The tasteless reporting from Edhi’s intended grave site also reflects the misplaced priorities of the media and the failure of our regulatory system. A director from the channel which aired the report may have apologized for the tasteless coverage once it had triggered public outcry, saying it was in clear violation of media ethics.

But if the report was so clearly in violation of media standards, then why was it green-lighted in the first place? If these standards were being enforced at the channel honestly, then concerns about their violation would surely have come up long before the report had caused controversy.

We can’t, however, expect our news organizations and the people within them to suddenly become more ethical in the current environment. No one is going to suddenly figure out how to stay afloat against the rising tide of unethical, misleading and sometimes even politically-motivated reporting, without being nudged in the right direction.

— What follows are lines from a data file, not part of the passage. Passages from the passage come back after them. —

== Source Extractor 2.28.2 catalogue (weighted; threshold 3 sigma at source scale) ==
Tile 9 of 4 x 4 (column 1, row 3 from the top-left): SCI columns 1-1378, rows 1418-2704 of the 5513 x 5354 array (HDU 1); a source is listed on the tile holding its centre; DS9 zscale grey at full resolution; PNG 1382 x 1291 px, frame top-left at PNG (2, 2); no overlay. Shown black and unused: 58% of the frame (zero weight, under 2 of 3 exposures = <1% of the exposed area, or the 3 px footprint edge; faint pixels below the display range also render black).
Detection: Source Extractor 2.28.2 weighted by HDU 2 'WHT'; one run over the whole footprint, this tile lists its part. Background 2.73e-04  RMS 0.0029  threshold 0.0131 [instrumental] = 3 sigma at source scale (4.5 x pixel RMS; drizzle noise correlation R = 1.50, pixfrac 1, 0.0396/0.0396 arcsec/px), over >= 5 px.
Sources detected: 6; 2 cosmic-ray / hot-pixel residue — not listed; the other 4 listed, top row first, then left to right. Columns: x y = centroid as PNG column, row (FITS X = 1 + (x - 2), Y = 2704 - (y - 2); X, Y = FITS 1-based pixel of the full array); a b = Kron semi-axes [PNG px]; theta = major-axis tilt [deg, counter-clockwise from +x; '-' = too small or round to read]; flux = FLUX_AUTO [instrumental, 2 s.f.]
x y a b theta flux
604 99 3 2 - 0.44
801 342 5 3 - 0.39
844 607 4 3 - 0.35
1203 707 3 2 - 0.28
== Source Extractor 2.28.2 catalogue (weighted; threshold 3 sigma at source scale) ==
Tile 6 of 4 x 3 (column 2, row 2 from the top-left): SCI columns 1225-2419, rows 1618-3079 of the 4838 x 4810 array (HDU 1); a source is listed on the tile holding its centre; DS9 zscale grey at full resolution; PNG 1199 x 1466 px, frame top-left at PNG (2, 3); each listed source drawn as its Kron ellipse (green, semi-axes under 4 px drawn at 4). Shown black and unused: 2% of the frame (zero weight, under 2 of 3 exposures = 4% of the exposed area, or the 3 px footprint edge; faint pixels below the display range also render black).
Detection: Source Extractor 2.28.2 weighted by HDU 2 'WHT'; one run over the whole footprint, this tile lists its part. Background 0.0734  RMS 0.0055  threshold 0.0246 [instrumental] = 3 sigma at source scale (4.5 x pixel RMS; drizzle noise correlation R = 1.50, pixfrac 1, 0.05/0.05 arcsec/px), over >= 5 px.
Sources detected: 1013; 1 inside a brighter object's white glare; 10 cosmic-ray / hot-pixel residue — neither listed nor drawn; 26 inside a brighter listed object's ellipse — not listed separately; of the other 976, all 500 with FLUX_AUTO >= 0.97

Regulatory bodies like PEMRA will have to do a better job of limiting sensational reporting, especially if it plays on deeply-held feelings or beliefs for higher ratings. The authority’s recent three-day ban on the show of one of the pioneers of Ramazan broadcasting would have set a good precedent, had it been allowed to stand by the courts.

But, at another level, tasteless, sensational reporting is also fueled by the shrinking space for good journalism in the country. State and non-state groups have been exerting different forms of influence and control on the media ever since its liberalization in the Musharraf years.

Putting certain journalists on the payroll is one way of influencing the media, but it is not the only one. The union of the corporate interests of particular news organizations and the political interests of policymakers also limits how reporters can cover certain stories.

Violence, even the threat of it, is another form of control. This is, after all, a country where the number of journalists killed or attacked in the course of their work is among the highest in the world.

These forces have limited the space for thoughtful, original reporting on national issues – to the extent that all news organizations have now fallen into the habit of toeing particular lines on important national issues. Publishing reports from foreign wire services has allowed at least some newspapers to avoid toeing a few of these lines on occasion. But, as is evident from the threats received by the reporter who broke the story of parrallel sharia courts in Lahore being run by a proscribed religious organization, original reporting on issues deemed sensitive hardly ever goes unpunished.

Worthwhile stories don’t need to be gratuitous to generate interest. If they are well-reported, they gain traction simply by adding some timely and new information to an ongoing national conversation. We should be encouraging the production of such stories if we have had enough of the alternative.